Remembering Othman Wok (1924-2017): How the PAP won over the Malays

Former Minister for Cultural and Social Affairs, Mr Othman Wok. PHOTO: BERITA HARIAN

This article was first published in The Straits Times on May 30, 2009

The crowd of 50,000 at the Padang was jubilant. Facing them, Mr Othman Wok introduced their new leaders.

He was the evening's master of ceremonies. But midway, his party boss intervened.

"Mr Lee Kuan Yew asked me to sit down and let the radio announcers do it," recalls the 84-year-old with a chuckle.

The order was not an indictment of his ability. It was to show party solidarity.

The People's Action Party (PAP) had achieved a historic victory. It had won 43 out of the 51 seats in the island's first legislative assembly election and was to form the first Government helmed by locals in colonial Singapore.

All 51 PAP candidates - including those who lost - were seated on the City Hall steps to celebrate Singapore's transition to a self-governing state.

For Mr Othman, then a 35-year-old newspaper editor, the rally on June 3, 1959, was a night of bittersweet moments.

Four days earlier, on May 30, 1959, Mr Ali Alwi of the United Malays National Organisation (Umno) had defeated him in Kampong Kembangan, by 244 votes.

Malays in the ward were highly suspicious of the PAP.

Recalling the odds, he says: "No Malay would volunteer to help in my campaign.

"My wife and relatives helped me put up the election posters. But all the posters were torn down. Some were smeared with human excreta. When I went house to house with pamphlets, they looked at me and said '(This is a) Malay kampung', and tore them up in my face."

Mr Othman had joined PAP shortly after its founding in 1954. A deputy editor of the now-defunct Utusan Melayu, a Malay-language daily, he was swiftly asked to join the editorial team of the PAP's newsletter, Petir.

Though the PAP was viewed by the Malays as a Chinese party that held little regard for Malay interests, Mr Othman was convinced it would help improve the lot of his community.

He wanted his people to become educated and make good on their own merit, as opposed to receiving handouts or being given special privileges.

It was not a popular view.

PAP candidates in two other Malay-dominated wards - Geylang Serai and Southern Islands - were also beaten by Umno men.

Undeterred, Mr Othman went on to help residents in the Kampong Kembangan constituency even though he had lost there.

"We had said that if the PAP won the election and formed the Government, we would deliver what we had promised to the whole of Singapore, including the constituencies where we lost," he said.

For months, no Malays turned up at his weekly Meet-The-People sessions held on the verandah of a Chinese resident's house in Jalan Lapang.

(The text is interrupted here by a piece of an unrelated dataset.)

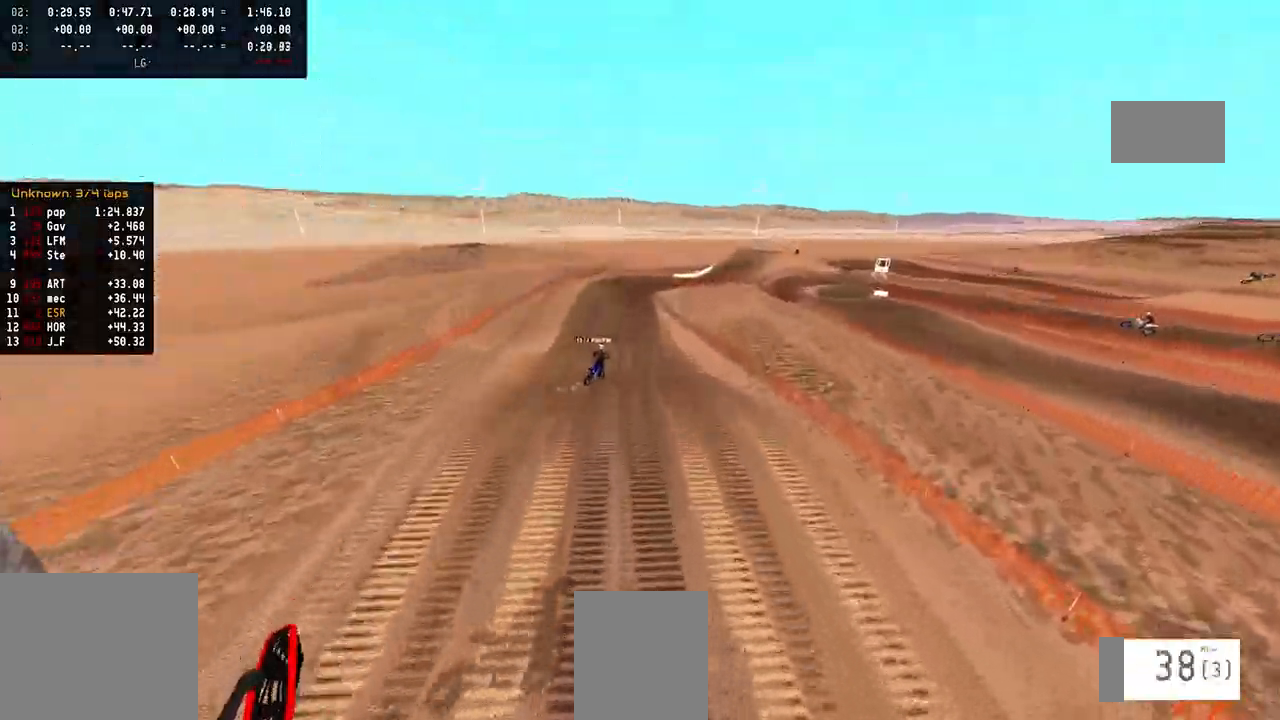
{"dt_ms": 500, "buttons": ["R2"], "left_stick": "right", "right_stick": "up", "events": [[450, "left_stick", "right"], [450, "right_stick", "up"]]}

But Chinese and Indian residents turned up, seeking help with citizenship, jobs and financial matters.

Much later, an Umno man showed up, to discuss clogged drains, mosquitoes, potholes and the lack of street lighting.

"I told him I would look into this problem, but suggested he also get the kampung folk to gotong royong - work together - with my branch chaps, who were mainly Chinese," says Mr Othman.

"I told him to go back and discuss it with his kampung folks. Two weeks later, he came back and said they agreed."

Over several Sundays, they helped clear the drains and repair a number of dirt roads, and once-hostile constituents began to develop a relationship with their PAP man.

Their elected Umno MP was not around.

After Mr Othman was posted to Kuala Lumpur in 1961 to work at Utusan Melayu's head office, the party asked Mr Ariff Suradi, a trade unionist, to look after the ward.

Mr Ariff won the seat handsomely in the 1963 general election, defeating incumbent MP Ali Alwi by 3,435 votes.

In that election, Mr Othman was fielded in Pasir Panjang, where he won. He went on to serve as minister for social affairs from 1963 to 1977.

The PAP's win in Kembangan, and in the other two largely Malay seats, annoyed Umno.

Mr Othman said several of its leaders went on to incite racial tensions, sparking the July 21, 1964 riots, a blot on Singapore's history.

Significantly, Mr Othman says self-government in 1959 enabled Malay Singaporeans to uplift themselves - alongside their countrymen - through education so they could claim an equal share in the country's development.

"Kuan Yew told me: 'Othman, have no worries. In the next 30 years, the Malays in Singapore and the Malays in Malaysia will have the same colour of hair, same colour of skin, same religion, but inside here (pointing to his head) different, the way of thinking,'" he recalls.

"He's right. We Malays in Singapore are now more open-minded, not like before. That communal feeling is all gone."